Empty Streets

Photo of volunteers at a Capital Area Food Bank tent set up in front of Judy's Beauty Salon

Anthony Carney

During the government shutdown, the streets seemed empty. Many government employees stayed inside, trying to figure out how to pay their bills since their checks would not be issued. I did not sell any papers. 

The shutdown caused a lot of concern for business and government employees. The federal workers, who might not get paid on time, thought they would have to pay late fees for bills that would become overdue. Many may have feared eviction. Their confidence in the government was substantially shaken. 

The reason for the shutdown is probably sound. No one is going to respect a country that can be illegally manipulated. American citizens must be protected, knowing who is living here and for what reason. 

There will always be illegal aliens here, but fences could keep the country from being overrun with them and thereby protect the jobs of those who are here legally.  

Even with fences, people who really wanted to come to the United States could come through Canada, use false identification to board a plane or ship, or dig a tunnel.
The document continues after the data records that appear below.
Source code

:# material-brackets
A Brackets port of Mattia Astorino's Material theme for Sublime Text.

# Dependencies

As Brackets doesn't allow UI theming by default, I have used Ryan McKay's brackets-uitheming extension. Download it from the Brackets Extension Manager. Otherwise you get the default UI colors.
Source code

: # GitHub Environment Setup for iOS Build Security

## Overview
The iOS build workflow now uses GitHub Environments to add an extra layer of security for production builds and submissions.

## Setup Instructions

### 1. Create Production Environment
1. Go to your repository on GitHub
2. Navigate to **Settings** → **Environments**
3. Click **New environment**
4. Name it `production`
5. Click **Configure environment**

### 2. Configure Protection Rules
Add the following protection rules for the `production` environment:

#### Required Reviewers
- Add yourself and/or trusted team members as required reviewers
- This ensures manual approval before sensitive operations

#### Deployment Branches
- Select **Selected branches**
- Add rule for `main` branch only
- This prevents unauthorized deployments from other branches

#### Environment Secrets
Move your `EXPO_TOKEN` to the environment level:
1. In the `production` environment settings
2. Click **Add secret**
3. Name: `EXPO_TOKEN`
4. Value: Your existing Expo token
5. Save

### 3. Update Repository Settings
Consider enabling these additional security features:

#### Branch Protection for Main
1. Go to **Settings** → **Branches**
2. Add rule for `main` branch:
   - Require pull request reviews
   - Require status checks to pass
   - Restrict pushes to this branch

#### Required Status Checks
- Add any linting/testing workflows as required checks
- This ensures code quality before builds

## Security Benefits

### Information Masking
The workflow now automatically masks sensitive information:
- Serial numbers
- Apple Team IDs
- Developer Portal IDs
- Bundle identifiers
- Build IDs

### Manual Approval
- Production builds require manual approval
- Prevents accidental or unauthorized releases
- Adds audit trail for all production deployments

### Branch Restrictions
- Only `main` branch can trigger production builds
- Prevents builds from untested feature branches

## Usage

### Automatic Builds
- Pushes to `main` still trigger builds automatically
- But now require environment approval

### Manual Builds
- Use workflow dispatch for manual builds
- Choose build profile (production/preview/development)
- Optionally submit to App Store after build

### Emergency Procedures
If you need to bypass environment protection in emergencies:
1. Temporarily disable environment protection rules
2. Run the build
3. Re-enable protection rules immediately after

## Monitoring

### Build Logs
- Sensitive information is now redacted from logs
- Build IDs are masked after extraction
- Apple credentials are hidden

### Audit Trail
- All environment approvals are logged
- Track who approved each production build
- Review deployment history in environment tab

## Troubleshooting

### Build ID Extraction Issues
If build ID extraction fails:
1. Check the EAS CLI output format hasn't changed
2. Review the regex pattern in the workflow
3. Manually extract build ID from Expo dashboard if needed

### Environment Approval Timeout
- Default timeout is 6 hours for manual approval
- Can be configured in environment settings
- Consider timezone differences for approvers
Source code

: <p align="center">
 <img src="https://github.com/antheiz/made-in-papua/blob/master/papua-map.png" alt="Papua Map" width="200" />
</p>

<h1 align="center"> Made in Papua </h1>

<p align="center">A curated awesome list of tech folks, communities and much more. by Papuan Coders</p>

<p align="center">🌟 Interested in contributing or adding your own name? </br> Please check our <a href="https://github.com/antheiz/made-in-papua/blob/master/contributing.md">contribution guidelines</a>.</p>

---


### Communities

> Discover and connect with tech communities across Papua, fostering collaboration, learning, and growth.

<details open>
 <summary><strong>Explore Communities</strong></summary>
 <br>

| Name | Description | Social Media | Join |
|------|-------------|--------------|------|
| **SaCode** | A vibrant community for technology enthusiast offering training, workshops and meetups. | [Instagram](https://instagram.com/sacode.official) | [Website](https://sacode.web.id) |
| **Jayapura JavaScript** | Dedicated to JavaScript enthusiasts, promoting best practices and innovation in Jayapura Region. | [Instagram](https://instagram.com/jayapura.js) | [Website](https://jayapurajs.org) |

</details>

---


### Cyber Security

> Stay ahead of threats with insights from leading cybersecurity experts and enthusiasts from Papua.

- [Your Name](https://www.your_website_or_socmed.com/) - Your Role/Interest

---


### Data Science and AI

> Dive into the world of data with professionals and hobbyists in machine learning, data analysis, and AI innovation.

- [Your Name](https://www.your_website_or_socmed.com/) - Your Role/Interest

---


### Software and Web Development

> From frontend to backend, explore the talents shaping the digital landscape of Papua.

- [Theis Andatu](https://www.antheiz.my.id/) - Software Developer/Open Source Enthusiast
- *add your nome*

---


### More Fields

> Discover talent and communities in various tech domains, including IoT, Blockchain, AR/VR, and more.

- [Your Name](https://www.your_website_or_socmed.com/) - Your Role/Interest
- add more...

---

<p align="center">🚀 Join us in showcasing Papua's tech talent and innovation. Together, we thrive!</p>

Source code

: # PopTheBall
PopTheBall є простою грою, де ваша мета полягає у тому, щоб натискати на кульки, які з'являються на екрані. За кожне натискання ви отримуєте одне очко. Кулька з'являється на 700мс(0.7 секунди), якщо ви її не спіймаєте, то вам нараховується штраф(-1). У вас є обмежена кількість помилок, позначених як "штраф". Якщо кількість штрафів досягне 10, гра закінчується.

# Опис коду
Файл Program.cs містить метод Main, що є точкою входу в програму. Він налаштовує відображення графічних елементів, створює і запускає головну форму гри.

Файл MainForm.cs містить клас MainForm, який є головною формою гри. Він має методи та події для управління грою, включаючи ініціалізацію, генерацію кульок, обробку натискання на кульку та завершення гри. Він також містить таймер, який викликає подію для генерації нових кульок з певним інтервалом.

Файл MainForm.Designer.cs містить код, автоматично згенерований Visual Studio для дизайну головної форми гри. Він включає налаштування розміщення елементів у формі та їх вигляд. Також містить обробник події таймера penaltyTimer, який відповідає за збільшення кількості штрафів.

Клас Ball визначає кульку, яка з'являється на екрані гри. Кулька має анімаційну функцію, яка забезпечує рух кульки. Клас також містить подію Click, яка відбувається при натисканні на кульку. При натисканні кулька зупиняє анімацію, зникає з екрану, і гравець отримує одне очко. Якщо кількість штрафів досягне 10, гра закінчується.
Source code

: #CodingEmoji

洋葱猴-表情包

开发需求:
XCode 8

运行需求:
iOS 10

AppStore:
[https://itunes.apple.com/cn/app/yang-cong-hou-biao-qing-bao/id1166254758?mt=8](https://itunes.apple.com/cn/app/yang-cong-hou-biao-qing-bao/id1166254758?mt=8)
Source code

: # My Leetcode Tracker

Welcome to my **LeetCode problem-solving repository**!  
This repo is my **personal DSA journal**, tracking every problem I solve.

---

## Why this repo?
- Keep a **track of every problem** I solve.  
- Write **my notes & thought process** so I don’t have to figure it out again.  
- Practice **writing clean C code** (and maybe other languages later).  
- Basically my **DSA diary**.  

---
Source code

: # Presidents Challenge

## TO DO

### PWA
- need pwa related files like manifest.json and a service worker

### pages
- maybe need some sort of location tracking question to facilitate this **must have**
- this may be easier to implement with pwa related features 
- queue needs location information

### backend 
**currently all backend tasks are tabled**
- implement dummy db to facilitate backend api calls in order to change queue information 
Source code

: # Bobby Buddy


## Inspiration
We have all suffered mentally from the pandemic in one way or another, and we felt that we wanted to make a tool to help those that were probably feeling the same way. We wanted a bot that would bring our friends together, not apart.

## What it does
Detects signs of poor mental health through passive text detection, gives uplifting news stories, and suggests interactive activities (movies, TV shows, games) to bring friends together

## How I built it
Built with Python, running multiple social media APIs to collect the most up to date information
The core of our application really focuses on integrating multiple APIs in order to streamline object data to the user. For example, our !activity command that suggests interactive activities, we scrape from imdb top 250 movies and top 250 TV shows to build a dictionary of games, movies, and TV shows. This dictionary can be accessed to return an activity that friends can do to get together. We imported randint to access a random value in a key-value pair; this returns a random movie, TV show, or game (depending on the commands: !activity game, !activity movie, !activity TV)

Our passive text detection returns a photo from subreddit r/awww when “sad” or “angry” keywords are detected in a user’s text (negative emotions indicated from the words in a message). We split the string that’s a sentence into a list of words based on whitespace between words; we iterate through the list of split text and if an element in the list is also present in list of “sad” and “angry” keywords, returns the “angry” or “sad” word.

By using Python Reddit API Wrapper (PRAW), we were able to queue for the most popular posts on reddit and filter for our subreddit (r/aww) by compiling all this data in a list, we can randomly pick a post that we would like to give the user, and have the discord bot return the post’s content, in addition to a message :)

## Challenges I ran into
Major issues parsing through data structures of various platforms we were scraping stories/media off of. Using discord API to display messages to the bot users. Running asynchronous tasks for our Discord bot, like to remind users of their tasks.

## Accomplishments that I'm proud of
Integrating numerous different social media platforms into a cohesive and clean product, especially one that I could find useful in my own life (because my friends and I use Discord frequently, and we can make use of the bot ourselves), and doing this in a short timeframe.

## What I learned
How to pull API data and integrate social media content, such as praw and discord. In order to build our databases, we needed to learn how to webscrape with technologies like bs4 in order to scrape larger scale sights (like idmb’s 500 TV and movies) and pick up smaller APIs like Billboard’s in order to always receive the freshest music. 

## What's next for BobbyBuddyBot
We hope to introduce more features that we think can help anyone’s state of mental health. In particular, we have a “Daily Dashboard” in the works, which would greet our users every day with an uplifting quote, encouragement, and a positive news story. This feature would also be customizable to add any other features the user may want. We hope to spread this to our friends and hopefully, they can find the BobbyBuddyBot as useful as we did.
People who were determined would still come, but a wall could reduce the problem. 

A lot of positive things are happening here in the United States. Women and minorities are getting jobs. Our economy is strong and there are programs to help the elderly with mortgage payments and credit card debt. 

Still, future shutdowns should include a budget for the period of the projected shutdown. It would have been better to have extended the budget through March so that all employees could have been secure, knowing that they would have money for their needs–including food and medicines–during the shutdown.